Free Dolly: Introducing the World's First Open and Commercially Available Large Language Model
Two weeks ago, Databricks released Dolly, a large language model (LLM) trained for less than $30 to exhibit ChatGPT-like human interactivity. Today, they have released Dolly 2.0, the first open source, instruction-following LLM, fine-tuned on a human-generated instruction dataset licensed for research and commercial use.
What is Dolly 2.0?
Dolly 2.0 is a 12B parameter language model based on the EleutherAI pythia model family and fine-tuned exclusively on a new, high-quality human generated instruction following dataset, crowdsourced among Databricks employees. The entirety of Dolly 2.0, including the training code, the dataset, and the model weights, is now open source and suitable for commercial use. This means that any organization can create, own, and customize powerful LLMs that can talk to people, without paying for API access or sharing data with third parties.
The Dataset
The human-generated instruction dataset, called databricks-dolly-15k, contains 15,000 high-quality prompt/response pairs specifically designed for instruction tuning large language models. Under the licensing terms for databricks-dolly-15k, anyone can use, modify, or extend this dataset for any purpose, including commercial applications.
The Creation of Dolly 2.0
A critical step in the creation of Dolly 1.0 or any instruction-following LLMs is to train the model on a dataset of instruction and response pairs.

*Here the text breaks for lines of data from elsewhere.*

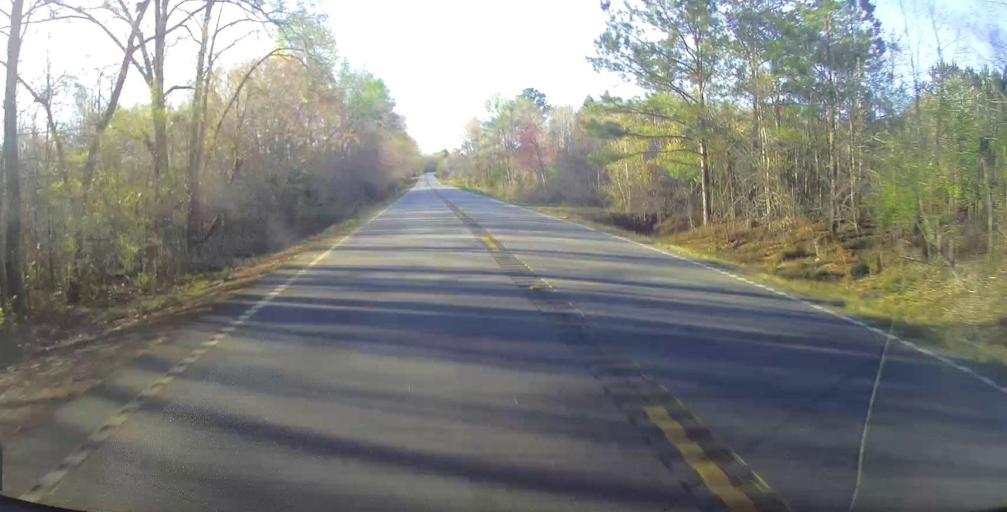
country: US
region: Georgia
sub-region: Wilcox County
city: Abbeville
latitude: 32.1188
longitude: -83.3260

Dolly 1.0 was trained for $30 using a dataset that the Stanford Alpaca team had created using the OpenAI API. That dataset contained output from ChatGPT, and the terms of service sought to prevent anyone from creating a model that competes with OpenAI. So, unfortunately, commercial use was prohibited.

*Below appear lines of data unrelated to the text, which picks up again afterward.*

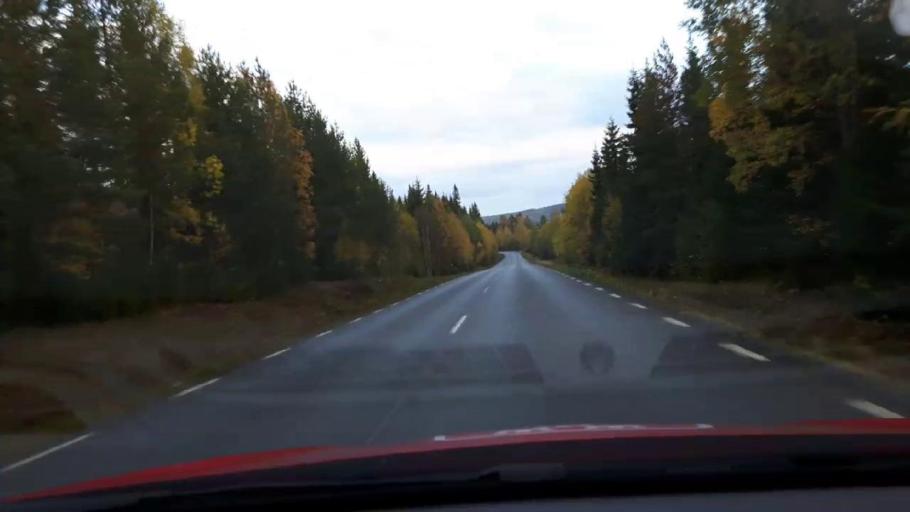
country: SE
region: Jaemtland
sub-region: OEstersunds Kommun
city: Lit
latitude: 63.3129
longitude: 14.6817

To get around this, Databricks created a new dataset, databricks-dolly-15k, not tainted for commercial use. They crowdsourced the dataset, consisting of 13,000 demonstrations of instruction following behavior, among Databricks employees. Every answer had to be original and not copied from ChatGPT or anywhere else on the web to ensure dataset purity. They incentivized employees to contribute to the dataset through a contest, and the top 20 labelers received a big award. With nightly leaderboard gamification, they managed to break 15,000 results within a week.
The resulting Dolly 2.0 model, based on EleutherAI’s pythia-12b, exhibited high-quality instruction following behavior. Many of the instruction tuning datasets released in recent months contain synthesized data, which often contains hallucinations and factual errors. Databricks-dolly-15k, on the other hand, is generated by professionals, is high quality, and contains long answers to most tasks.
Applications of Dolly 2.0
Dolly 2.0 has wide-ranging applications across the enterprise. Some examples of how Dolly 2.0 can be used for summarization and content generation are:
- Dolly 2.0 summarizes Databricks documentation
- Brainstorming
- Open QA
Dolly 2.0 is an exciting development towards creating more open and commercially available large language models. By crowdsourcing the dataset, Databricks was able to create a higher quality dataset than ever before. With Dolly 2.0, any organization can create, own, and customize powerful LLMs without paying for API access or sharing data with third parties.